Voyez-vous ce délicat ! Allons, vite, donnez-moi votre bras, et partons.

m. tocambel.

Je n’en puis plus ; mes jambes ne peuvent plus me porter.

madame de monclair.

Eh bien, je vous porterai ; vous serez mon bébé. Fameuse chevelure pour un bébé !

m. tocambel.

Mais, baronne, je vous dis que je ne peux plus me tenir.

madame de monclair.

Laissez donc ! Vous n’avez que soixante-quatre ans ! Moi qui en ai quarante-six ! ce n’est qu’une différence de chiffres posés vous voyez bien. »

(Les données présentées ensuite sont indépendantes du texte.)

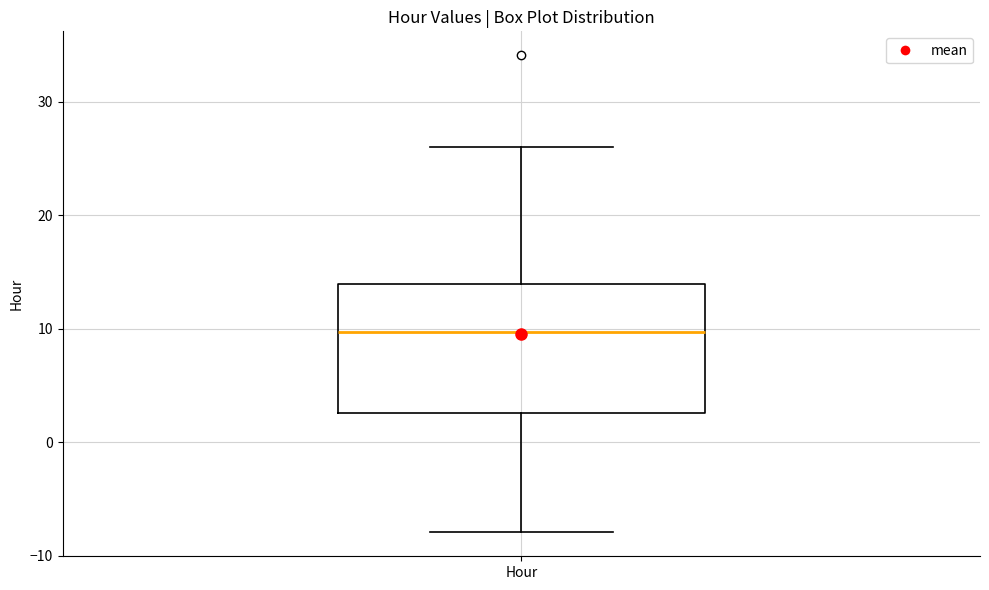

Read this box plot against the y-axis: the position of the median line, the range covered by the box, and the ends of both whiskers. The values are not printed on the chart, so give them approximately, as read against the axis.

median 10, box 3 to 14, whiskers -8 to 26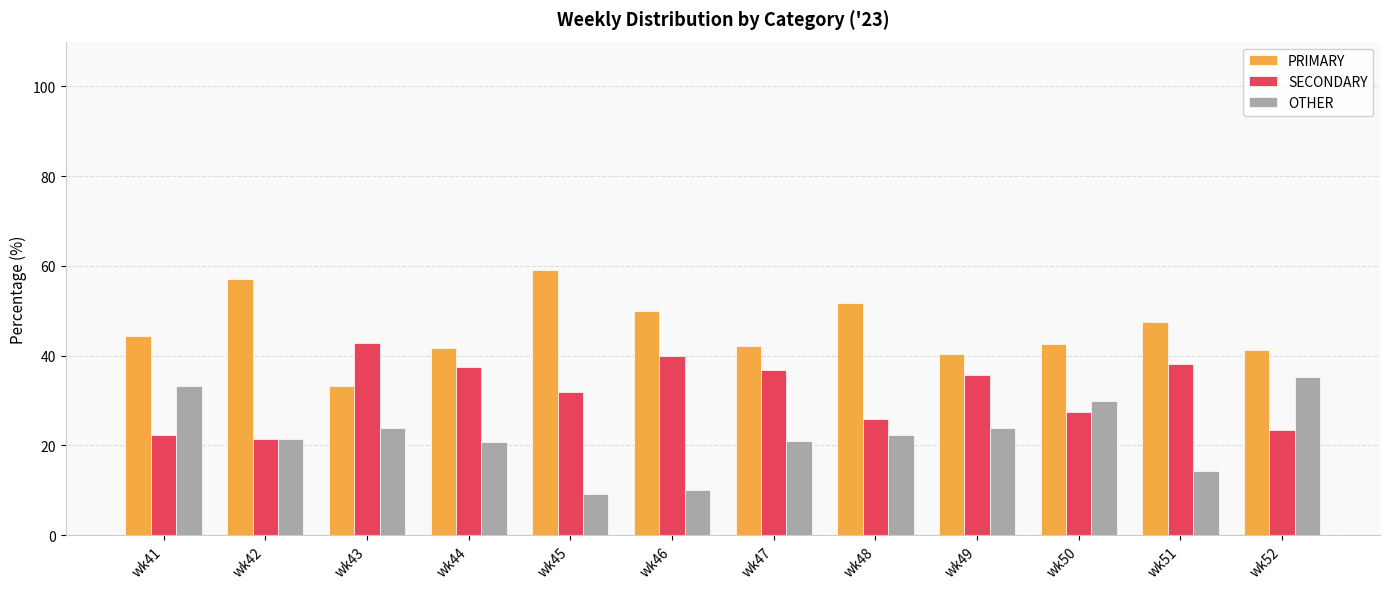

How many data points in OTHER are less than 22?

6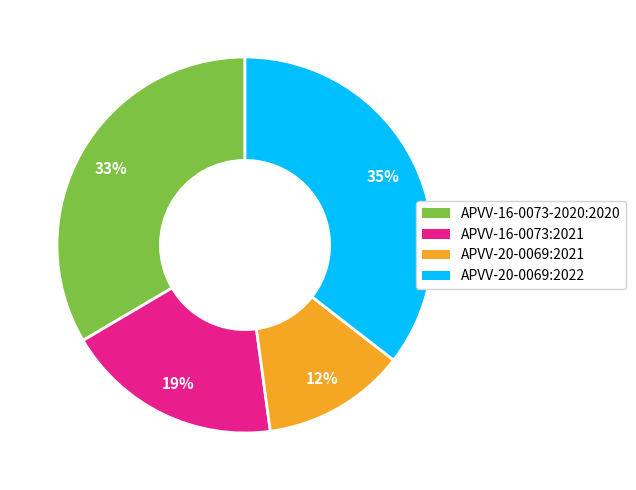

Which slice is the smallest?

APVV-20-0069:2021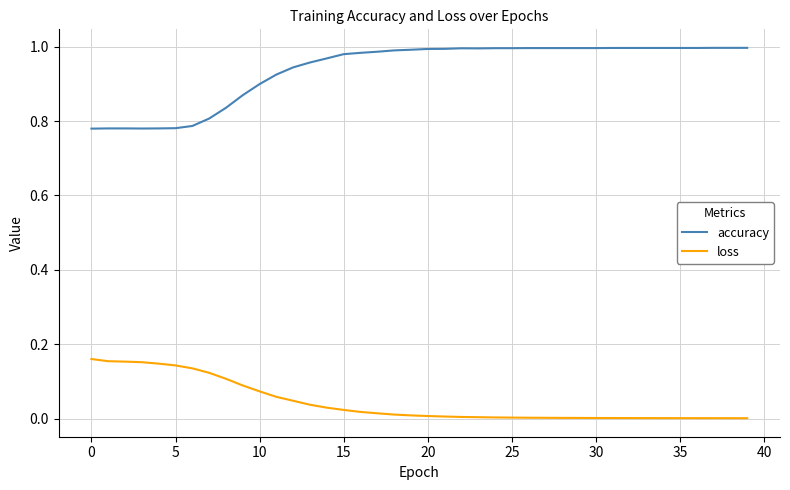

Does the chart have visible grid lines?

Yes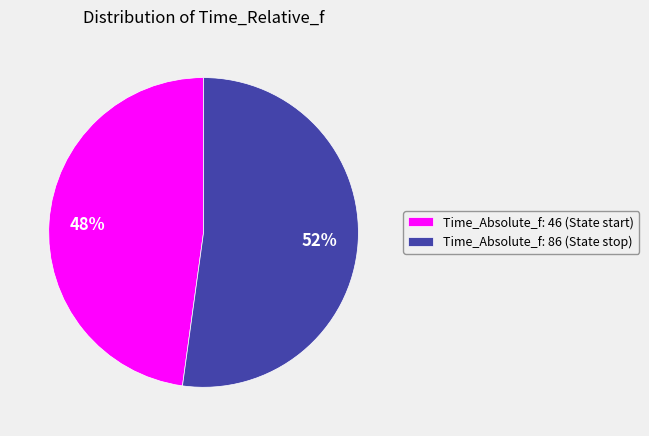

To the nearest percent, what is the difference between the largest and smallest slice percentages?

4%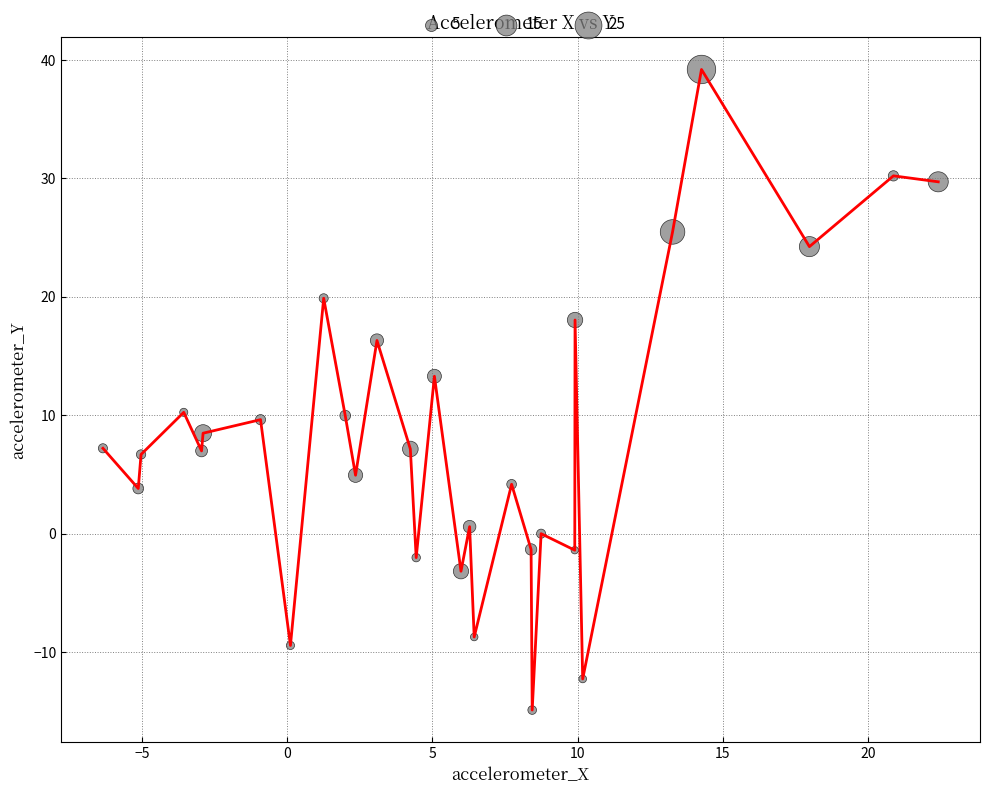

What is the difference between the maximum and minimum values?

54.1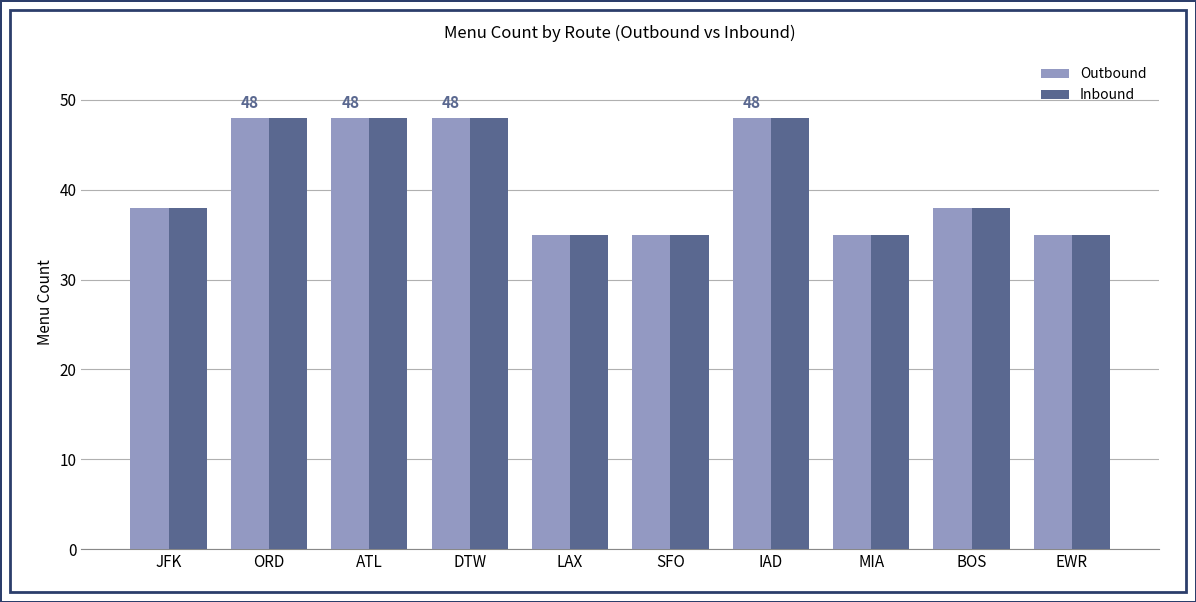

What is the difference between the maximum and second lowest values in the Outbound series?

13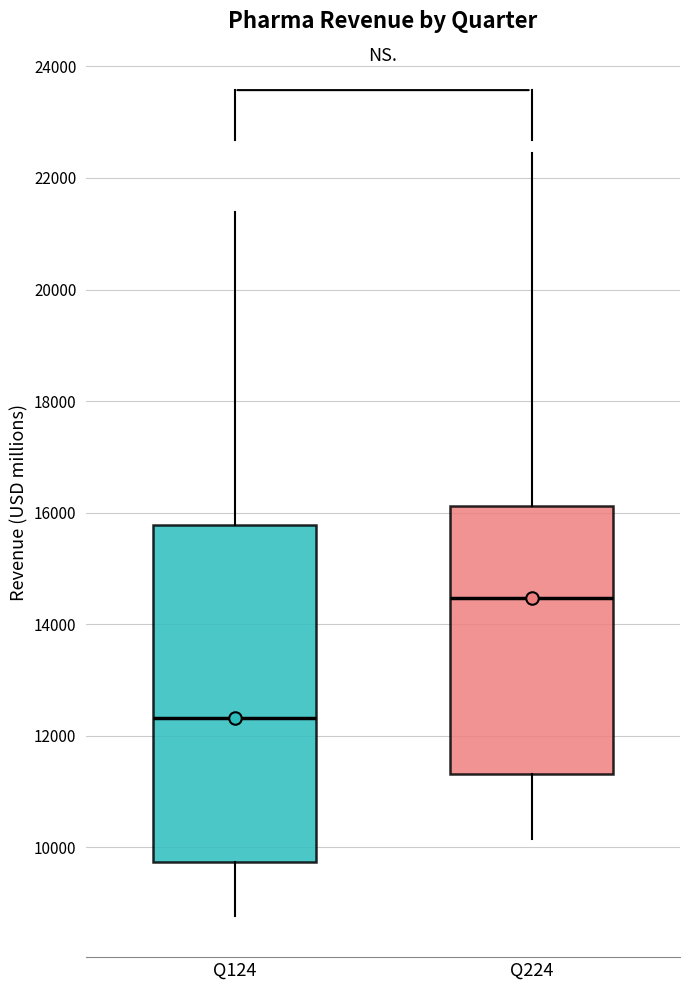

Reading left to right, transcribe this box plot: for each box, give where its median line is, the range the box spans, and where its two whiskers end, as read against the y-axis. The values are not printed on the chart, so give them approximately, as read against the axis.

Q124: median 12400, box 9800 to 15800, whiskers 8800 to 21400
Q224: median 14400, box 11400 to 16200, whiskers 10200 to 22400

Tout en résistant, M. Tocambel fut saisi par le bras et emmené moitié riant, moitié grommelant, par sa terrible, mais excellente amie et ennemie tout à la fois ; elle se plaisait à le tourmenter, et lui se plaisait à être tourmenté par cette aimable et encore charmante amie ; malgré ses quarante-six ans, elle avait conservé une gaieté, un éclat, une légèreté, une santé de vingt ans. Bonne avec tout le monde, amie fidèle et dévouée, elle avait des amis innombrables qu’elle taquinait sans les fâcher, dont elle riait sans les blesser. Riche et d’une position élevée, elle se mettait au service de tous ceux de son intimité qui avaient besoin de sa protection ou de sa bourse ; aussi était-elle reçue partout à bras et à cœur ouverts. M. Tocambel l’aimait et la vénérait ; jamais il ne passait une journée sans y aller au moins une fois, et plus souvent deux ou trois.

Ils arrivèrent à bon port, après s’être querellés tout le long du chemin ; M. Tocambel reçut même un ou deux pinçons au bras. Le dernier mot de Mme de Monclair fut :

« Je vous enverrai demain un faucheur pour tondre votre gazon, qui est trop long.

— Et moi, je vous enverrai mon tailleur pour vous coudre la langue », répliqua M. Tocambel en baisant la main que lui tendait son ennemie.